Primordial features due to a step in the inflaton potential

TL;DR

This paper investigates how a step in the inflaton potential can produce oscillatory features in the primordial power spectrum, improving fit to CMB data, and evaluates the impact of tensor modes on model viability.

Contribution

It extends analysis of primordial features by including small field and tachyon models, and computes tensor spectra exactly for better future data comparison.

Findings

A step improves fit to CMB outliers at e2b0=22 and 40.

Tensor contributions are crucial for model viability at higher tensor-to-scalar ratios.

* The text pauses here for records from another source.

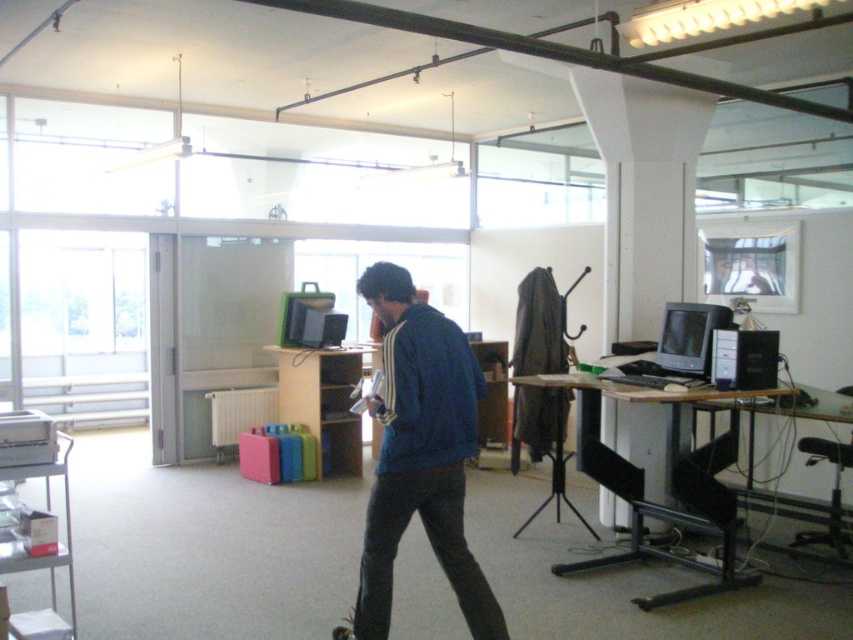
You are an office cleaner who needs to move the metallic silver skateboard at lower center to the storage room. However, you must avoid bumping into the blue fabric jacket at center. Based on their positions, which direction should you move the skateboard to avoid the jacket?

The blue fabric jacket at center is to the right of the metallic silver skateboard at lower center. To avoid the jacket, move the skateboard to the left direction away from the jacket.

You are a delivery person entering the office and need to place a small package between the blue fabric jacket at center and the metallic silver skateboard at lower center. Is there enough space to fit the package?

The blue fabric jacket at center and metallic silver skateboard at lower center are 26.96 inches apart, so there is sufficient space to place a small package between them.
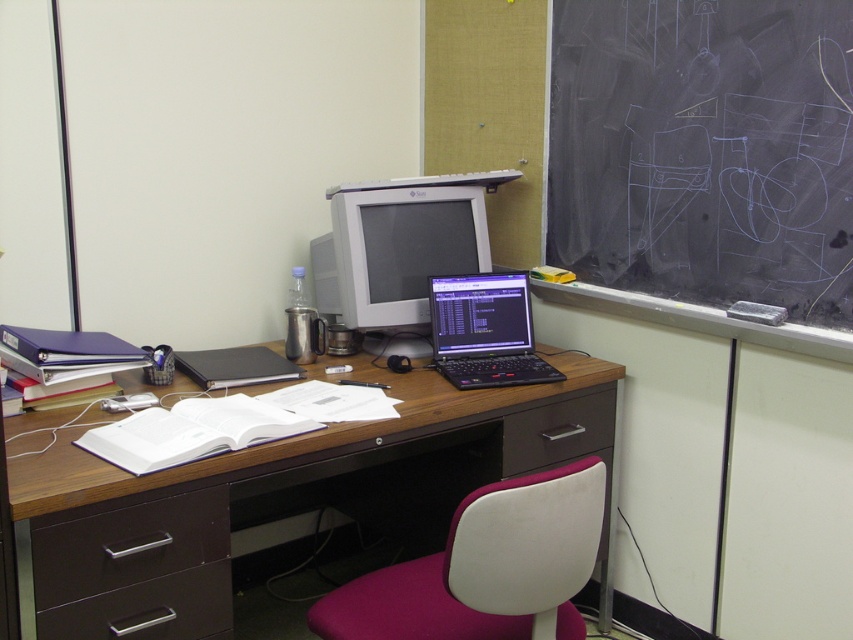
Between black chalkboard at upper right and dark brown wood drawer at lower center, which one is positioned lower?

dark brown wood drawer at lower center is below.

Does point (665, 234) come closer to viewer compared to point (552, 458)?

No, it is not.

Identify the location of black chalkboard at upper right. (705, 150).

You are a GUI agent. You are given a task and a screenshot of the screen. Output one action in this format:
    pyautogui.click(x=<x>, y=<y>)
    Task: Click on the black chalkboard at upper right
    The width and height of the screenshot is (853, 640).
    Given the screenshot: What is the action you would take?
    pyautogui.click(x=705, y=150)

Does black chalkboard at upper right have a greater width compared to matte gray monitor at center?

Indeed, black chalkboard at upper right has a greater width compared to matte gray monitor at center.

The height and width of the screenshot is (640, 853). I want to click on black chalkboard at upper right, so click(x=705, y=150).

At what (x,y) coordinates should I click in order to perform the action: click on black chalkboard at upper right. Please return your answer as a coordinate pair (x, y). The width and height of the screenshot is (853, 640). Looking at the image, I should click on (705, 150).

Where is `black chalkboard at upper right`? Image resolution: width=853 pixels, height=640 pixels. black chalkboard at upper right is located at coordinates (705, 150).

Between matte black drawer at lower left and dark brown wood drawer at lower center, which one has less height?

matte black drawer at lower left

Is matte black drawer at lower left smaller than dark brown wood drawer at lower center?

Indeed, matte black drawer at lower left has a smaller size compared to dark brown wood drawer at lower center.

Which is behind, point (155, 624) or point (613, 410)?

Positioned behind is point (613, 410).

Locate an element on the screen. matte black drawer at lower left is located at coordinates (149, 609).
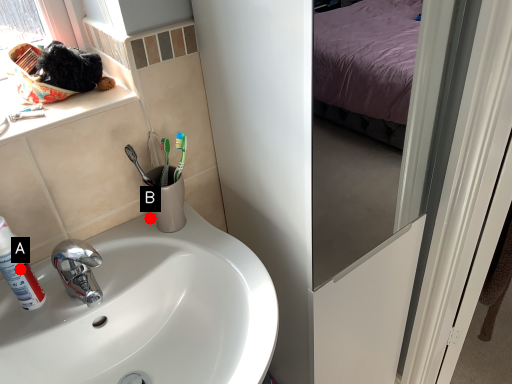
Question: Two points are circled on the image, labeled by A and B beside each circle. Which point is closer to the camera?

Choices:
 (A) A is closer
 (B) B is closer

Answer: (A)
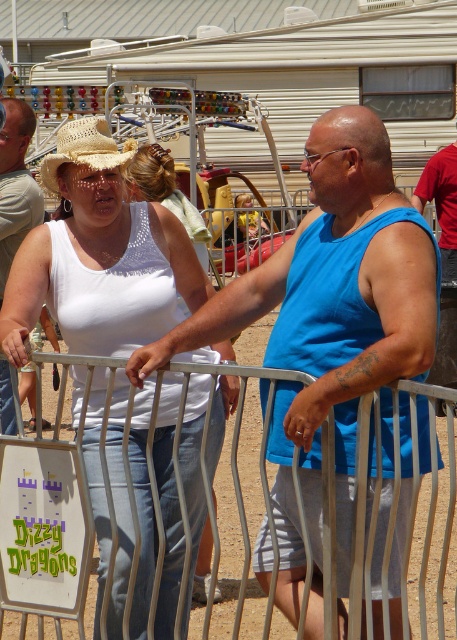
Is white crochet tank top at center shorter than red cotton shirt at upper right?

In fact, white crochet tank top at center may be taller than red cotton shirt at upper right.

Between white crochet tank top at center and red cotton shirt at upper right, which one appears on the left side from the viewer's perspective?

From the viewer's perspective, white crochet tank top at center appears more on the left side.

Does point (72, 180) come in front of point (446, 184)?

Yes, point (72, 180) is closer to viewer.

Small field models become more relevant if tensor signals are weak.

Abstract

Certain oscillatory features in the primordial scalar power spectrum are known to provide a better fit to the outliers in the cosmic microwave background data near the multipole moments of $\ell=22$ and 40. These features are usually generated by introducing a step in the popular, quadratic potential describing the canonical scalar field. Such a model will be ruled out, if the tensors remain undetected at a level corresponding to a tensor-to-scalar ratio of, say, $r\simeq 0.1$. In this work, in addition to the popular quadratic potential, we investigate the effects of the step in a small field model and a tachyon model. With possible applications to future datasets (such as PLANCK) in mind, we evaluate the tensor power spectrum exactly, and include its contribution in our analysis. We compare the models with the WMAP (five as well as seven-year), the QUaD and the ACBAR data. As expected, a step at a particular location and of a suitable magnitude and width is found to improve the fit to the outliers (near $\ell=22$ and 40) in all these cases. We point out that, if the tensors prove to be small (say, $r\lesssim 0.01$), the quadratic potential and the tachyon model will cease to be viable, and more attention will need to be paid to examples such as the small field models.